Des rires et des applaudissements

L’après-midi, la salle dans laquelle se déroulait le procès des évadés de Moulins affichait complet. Il n’était plus possible d’y entrer si on s’y était pris trop tard. C’était au tour de Bernard Ripert, principal avocat de Christophe K., d’entrer en scène, et il semble avoir des admirateurs.

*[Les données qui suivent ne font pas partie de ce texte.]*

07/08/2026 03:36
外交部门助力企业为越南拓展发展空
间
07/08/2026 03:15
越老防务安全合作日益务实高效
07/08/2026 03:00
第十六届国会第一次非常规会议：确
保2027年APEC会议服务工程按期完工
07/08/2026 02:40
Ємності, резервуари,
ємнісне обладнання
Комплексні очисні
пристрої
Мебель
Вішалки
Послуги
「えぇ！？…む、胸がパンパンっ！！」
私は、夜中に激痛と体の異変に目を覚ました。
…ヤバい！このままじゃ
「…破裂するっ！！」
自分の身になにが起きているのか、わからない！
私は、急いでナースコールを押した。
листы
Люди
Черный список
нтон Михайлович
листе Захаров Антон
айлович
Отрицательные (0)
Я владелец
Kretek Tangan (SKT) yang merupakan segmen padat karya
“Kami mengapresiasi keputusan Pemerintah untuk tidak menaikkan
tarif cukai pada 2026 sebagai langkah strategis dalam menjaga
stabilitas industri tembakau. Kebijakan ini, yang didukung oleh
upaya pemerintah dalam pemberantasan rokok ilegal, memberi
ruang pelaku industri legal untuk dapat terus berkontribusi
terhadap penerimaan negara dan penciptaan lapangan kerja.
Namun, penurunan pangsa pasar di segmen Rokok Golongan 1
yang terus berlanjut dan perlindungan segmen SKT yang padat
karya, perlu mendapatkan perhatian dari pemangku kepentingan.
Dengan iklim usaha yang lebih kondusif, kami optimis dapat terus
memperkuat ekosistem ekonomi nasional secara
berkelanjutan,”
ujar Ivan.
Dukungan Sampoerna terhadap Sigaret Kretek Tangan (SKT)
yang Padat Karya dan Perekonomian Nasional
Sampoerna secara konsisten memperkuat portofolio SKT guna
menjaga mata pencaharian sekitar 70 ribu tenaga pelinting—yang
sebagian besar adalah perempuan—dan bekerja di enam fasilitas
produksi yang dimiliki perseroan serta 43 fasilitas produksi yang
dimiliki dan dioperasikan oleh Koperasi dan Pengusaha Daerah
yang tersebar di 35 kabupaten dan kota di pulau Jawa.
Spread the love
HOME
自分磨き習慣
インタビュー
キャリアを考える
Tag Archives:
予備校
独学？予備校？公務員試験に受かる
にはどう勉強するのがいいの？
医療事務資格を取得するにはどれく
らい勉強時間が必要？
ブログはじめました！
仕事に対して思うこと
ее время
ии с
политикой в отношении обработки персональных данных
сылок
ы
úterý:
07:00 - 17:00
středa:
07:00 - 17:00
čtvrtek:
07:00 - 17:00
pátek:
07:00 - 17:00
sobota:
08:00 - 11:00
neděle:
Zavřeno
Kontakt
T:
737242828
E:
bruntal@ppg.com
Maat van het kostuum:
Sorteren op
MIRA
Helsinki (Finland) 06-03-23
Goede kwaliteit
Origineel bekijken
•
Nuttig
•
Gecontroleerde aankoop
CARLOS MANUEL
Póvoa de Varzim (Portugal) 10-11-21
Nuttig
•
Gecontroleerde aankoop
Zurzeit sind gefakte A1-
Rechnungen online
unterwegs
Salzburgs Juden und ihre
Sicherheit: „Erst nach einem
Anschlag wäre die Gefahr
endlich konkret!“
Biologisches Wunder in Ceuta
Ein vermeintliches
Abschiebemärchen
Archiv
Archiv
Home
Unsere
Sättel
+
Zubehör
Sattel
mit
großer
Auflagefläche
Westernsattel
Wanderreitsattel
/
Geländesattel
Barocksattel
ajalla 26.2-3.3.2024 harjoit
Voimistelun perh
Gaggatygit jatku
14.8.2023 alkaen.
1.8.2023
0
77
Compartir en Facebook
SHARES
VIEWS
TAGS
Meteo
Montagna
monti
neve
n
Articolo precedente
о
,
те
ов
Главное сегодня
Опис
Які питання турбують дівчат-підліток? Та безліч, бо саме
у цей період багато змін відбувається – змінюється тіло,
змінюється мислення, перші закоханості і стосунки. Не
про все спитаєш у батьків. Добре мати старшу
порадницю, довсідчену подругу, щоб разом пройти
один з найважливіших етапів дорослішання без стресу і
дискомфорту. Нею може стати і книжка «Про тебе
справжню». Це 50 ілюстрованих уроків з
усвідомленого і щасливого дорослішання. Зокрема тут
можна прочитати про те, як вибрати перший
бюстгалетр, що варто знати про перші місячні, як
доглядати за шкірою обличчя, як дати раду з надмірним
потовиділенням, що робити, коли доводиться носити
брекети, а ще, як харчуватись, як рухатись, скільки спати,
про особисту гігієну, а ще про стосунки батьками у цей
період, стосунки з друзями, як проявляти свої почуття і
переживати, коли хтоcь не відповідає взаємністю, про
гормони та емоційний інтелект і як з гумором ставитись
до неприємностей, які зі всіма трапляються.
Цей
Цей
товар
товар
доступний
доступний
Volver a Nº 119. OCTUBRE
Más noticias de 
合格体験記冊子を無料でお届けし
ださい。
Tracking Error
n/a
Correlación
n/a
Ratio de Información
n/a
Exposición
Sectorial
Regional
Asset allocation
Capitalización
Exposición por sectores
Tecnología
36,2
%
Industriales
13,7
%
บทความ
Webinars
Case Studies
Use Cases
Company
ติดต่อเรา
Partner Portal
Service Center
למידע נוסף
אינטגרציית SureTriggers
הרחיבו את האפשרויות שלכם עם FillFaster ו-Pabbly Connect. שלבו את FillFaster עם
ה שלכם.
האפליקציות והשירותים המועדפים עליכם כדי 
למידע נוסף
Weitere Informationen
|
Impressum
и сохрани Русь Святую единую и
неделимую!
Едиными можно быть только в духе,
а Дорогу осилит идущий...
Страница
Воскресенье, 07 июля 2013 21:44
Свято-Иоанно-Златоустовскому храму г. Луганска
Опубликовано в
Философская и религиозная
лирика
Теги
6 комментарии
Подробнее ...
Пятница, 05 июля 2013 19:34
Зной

Pendant plus de trois heures, il évoquera une justice “qui n’est là que pour protéger les privilégiés”, d’une violence qui peut devenir légitime si “elle se dirige vers les violences de l’Etat” ; mais il parlera aussi, et surtout, des peines infligées à Christophe K.

Combien d’entre nous seront encore vivants en 2057 ?” a-t-il notamment demandé en fixant les avocats généraux, ce qui provoqua quelques rires dans la salle.

Il a également évoqué les conditions de détention subies par Chrisophe K. et de sa volonté de recouvrer sa liberté : “Vous voulez le voir mourir en prison, le tuer à petit feu ? Vous n’y parviendrez pas ! Vos balles ne perceront jamais son gilet pare-balles mental !”

Lorsque l’on est condamné à des très longues peines, l’évasion est un droit, un devoir même !” a-t-il clamé à la cour. Il a parlé d’un homme, en prison depuis 17 ans et qui n’a pas d’espoir d’en sortir avant 2037, qui “ne veut pas attendre qu’on vienne un jour, lorsqu’il aura 80 ans, le libérer”. Continuant sur ce thème, il a ajouté que si, jusque-là, les tentatives d’évasion de Christophe K. se sont déroulées sans trop de violence, une condamnation plus lourde serait dangereuse : “Ne l’obligez pas, par votre verdict, à devenir violent.”

Le peuple français ne condamne pas l’évasion de Christophe K., il l’applaudit !” s’est-il écrié sous les applaudissements et les acclamations d’une partie du public et alors que le président tentait de les calmer en menaçant d’évacuer la salle : “On n’est pas au spectacle !” Pour un peu, on s’y serait pourtant cru.